Pistol shooter Yuvika Tomar has no qualms in admitting that she did not harbour big dreams or wasn’t very passionate about the sport when she took it up. The then 15-year-old’s primary target was to just bag a national-level medal and secure a government job.

Choosing shooting over other sports was a no-brainer for Yuvika who comes from Johri village in Baghpat, Uttar Pradesh, a hotbed of shooting. The nearest range was just a 10-minute walk from her place and had some high-profile visitors she could look up to for inspiration. World Championship gold medallist Saurabh Chaudhary was one of them.

But when medals started coming thick and fast, Yuvika realised that she was cut out for the big league. The 21-year-old’s latest addition to the medal cabinet was a gold in the 10m air pistol event at the National Games in Gujarat on Sunday.

“I did not have any targets, honestly. But then I progressed well and started training seriously,” she said after finishing on top in a line-up that included stars like Heena Sidhu and Manu Bhaker.

Yuvika did not seem nervous at all while rubbing shoulders with the best in the country. Only once during her event did she look a bit perplexed. “I just forgot to get my screwdriver so I was looking for my friend,” she said.

National Games Yuvika (centre) did not seem nervous at all while rubbing shoulders with the best in the country. (Credit: SAI)

Yuvika has emerged as one of the brightest hopes in pistol shooting and all eyes would be on her as she plies her trade at the ISSF World Championship in Cairo to be held later this month. She is a woman of few words and prefers her performances to do the talking.

Yuvika, who was part of the women’s team that set a junior world record score (1721-47x) at the Asian Shooting Championship 2019 in Doha, doesn’t let any pressure on or off the range get to her. But four years back, an unfortunate incident made her quit the sport for almost six months.

“My father got paralysed suddenly. He had no history of ailments or any trouble, but it happened. I was extremely heartbroken and there was a lot of work at home and in the fields so I took a break,” she said.

But her father, who got her first pistol after borrowing money, wasn’t going to let her daughter give up her sport so easily. “He encouraged me a lot to return to training. Now my brother works in the fields,” said Yuvika.

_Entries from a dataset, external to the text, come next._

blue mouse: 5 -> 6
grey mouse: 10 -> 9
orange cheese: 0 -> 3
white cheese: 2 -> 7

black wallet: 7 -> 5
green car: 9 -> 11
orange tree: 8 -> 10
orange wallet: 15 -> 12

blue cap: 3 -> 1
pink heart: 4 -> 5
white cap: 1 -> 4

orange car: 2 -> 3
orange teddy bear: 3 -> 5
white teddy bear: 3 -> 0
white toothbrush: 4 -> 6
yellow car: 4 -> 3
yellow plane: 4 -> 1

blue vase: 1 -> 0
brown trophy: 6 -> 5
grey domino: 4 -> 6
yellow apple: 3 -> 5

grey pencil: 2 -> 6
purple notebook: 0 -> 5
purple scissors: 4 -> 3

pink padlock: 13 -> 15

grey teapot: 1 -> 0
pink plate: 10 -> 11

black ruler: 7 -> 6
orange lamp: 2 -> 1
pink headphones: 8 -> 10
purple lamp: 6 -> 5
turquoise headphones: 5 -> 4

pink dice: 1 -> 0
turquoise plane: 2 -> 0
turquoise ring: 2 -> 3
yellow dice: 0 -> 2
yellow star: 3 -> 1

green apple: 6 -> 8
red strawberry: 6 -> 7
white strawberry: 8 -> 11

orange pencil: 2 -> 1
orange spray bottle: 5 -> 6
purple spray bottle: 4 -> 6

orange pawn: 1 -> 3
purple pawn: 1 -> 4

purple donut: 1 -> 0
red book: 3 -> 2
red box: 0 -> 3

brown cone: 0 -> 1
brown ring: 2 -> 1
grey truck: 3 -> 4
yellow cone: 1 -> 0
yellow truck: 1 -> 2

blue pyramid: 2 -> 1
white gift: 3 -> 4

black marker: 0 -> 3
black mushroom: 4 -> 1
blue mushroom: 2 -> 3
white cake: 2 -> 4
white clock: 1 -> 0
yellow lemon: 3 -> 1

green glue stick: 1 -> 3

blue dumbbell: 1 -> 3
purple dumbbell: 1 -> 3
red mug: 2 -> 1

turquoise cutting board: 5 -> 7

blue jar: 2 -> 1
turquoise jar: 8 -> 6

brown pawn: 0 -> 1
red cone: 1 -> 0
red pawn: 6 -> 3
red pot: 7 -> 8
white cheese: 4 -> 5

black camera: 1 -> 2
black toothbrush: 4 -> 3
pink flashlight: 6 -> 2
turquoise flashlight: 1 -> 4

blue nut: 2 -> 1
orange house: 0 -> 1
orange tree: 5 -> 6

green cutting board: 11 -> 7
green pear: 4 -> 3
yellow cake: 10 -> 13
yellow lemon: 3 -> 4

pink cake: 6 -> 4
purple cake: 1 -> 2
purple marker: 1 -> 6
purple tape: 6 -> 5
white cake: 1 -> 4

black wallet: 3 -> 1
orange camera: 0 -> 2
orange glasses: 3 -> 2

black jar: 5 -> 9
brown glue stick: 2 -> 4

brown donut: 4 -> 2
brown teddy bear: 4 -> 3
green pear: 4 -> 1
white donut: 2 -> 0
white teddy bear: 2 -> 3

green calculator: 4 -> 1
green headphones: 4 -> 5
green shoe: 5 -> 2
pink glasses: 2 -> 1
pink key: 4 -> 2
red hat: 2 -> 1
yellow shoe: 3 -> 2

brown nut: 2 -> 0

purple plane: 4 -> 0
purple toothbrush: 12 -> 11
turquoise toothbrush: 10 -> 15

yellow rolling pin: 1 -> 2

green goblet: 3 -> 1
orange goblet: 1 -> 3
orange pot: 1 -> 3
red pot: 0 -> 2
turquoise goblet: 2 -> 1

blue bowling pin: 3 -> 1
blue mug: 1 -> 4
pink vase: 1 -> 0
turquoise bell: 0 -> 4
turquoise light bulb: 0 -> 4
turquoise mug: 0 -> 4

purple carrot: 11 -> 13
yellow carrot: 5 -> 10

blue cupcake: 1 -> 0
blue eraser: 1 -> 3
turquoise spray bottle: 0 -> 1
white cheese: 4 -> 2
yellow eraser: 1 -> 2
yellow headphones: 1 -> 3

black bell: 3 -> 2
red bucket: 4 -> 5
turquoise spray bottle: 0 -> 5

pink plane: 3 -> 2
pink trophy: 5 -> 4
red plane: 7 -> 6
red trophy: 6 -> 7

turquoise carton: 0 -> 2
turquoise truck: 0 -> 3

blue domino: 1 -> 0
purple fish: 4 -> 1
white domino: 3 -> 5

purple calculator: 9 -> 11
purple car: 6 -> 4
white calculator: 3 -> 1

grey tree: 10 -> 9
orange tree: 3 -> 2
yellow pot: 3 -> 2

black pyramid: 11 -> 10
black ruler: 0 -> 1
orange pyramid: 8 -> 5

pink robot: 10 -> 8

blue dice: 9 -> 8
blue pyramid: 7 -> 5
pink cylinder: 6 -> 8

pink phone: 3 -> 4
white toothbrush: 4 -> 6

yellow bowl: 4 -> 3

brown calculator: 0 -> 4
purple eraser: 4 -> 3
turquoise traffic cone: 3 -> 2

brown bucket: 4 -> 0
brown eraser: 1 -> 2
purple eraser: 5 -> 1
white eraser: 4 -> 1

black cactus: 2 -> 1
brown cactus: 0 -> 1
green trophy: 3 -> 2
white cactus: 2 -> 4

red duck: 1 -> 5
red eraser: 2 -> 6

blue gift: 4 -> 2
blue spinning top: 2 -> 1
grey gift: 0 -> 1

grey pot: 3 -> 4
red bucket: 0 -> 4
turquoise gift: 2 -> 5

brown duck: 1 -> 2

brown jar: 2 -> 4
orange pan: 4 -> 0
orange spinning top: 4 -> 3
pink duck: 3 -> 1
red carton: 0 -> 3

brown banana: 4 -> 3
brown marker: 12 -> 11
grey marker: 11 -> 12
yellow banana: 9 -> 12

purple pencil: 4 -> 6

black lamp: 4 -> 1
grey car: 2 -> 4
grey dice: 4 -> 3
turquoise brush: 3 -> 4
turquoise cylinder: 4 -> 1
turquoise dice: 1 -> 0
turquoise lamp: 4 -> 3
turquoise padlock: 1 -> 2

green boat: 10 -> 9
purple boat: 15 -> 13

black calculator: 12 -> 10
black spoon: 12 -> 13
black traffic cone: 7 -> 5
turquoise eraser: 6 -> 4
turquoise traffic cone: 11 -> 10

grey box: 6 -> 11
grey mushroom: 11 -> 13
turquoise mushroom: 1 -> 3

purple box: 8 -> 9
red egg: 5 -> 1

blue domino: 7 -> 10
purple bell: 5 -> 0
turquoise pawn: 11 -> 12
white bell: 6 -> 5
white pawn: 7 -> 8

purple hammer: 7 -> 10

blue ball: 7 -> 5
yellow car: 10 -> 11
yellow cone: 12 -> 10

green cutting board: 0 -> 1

She doesn’t like to set long-term targets and when asked about her expectations at the upcoming Worlds, she had a simple answer: “I’ll just try to do well.”

Garba flavour to shooting

The Navratri festivities are in full swing in the country, especially in Gujarat. Usually at shooting events, a set playlist is blasted out on speakers during the events but organisers at the National Games felt adding a dhol player to the mix would spice up things a little more.

And gauging from the engagement of the audience, they were not spot on. Dhol player Rahul had never seen a shooting range in his life until Sunday. “For me, shooting meant film shooting. I was told I need to play for a sports event but I didn’t expect it. But after watching the sport all day, I have learnt a bit about how it works,” he says.

Music is an integral part of shooting and the world body says that “during medal matches, music should be played.”

Milan James, a technical official, didn’t expect a dhol player at the venue. “At competitions, mostly recorded music is played. On rare occasions, we have live musicians,” James said.

During the men’s 50m rifle 3 positions shooting event, James was handed the special task of guiding the dhol player. “I just had to make sure he stopped during announcements and breaks and resumes as soon as the competitions started. And also ensure he didn’t go overboard and play too loud,” says James.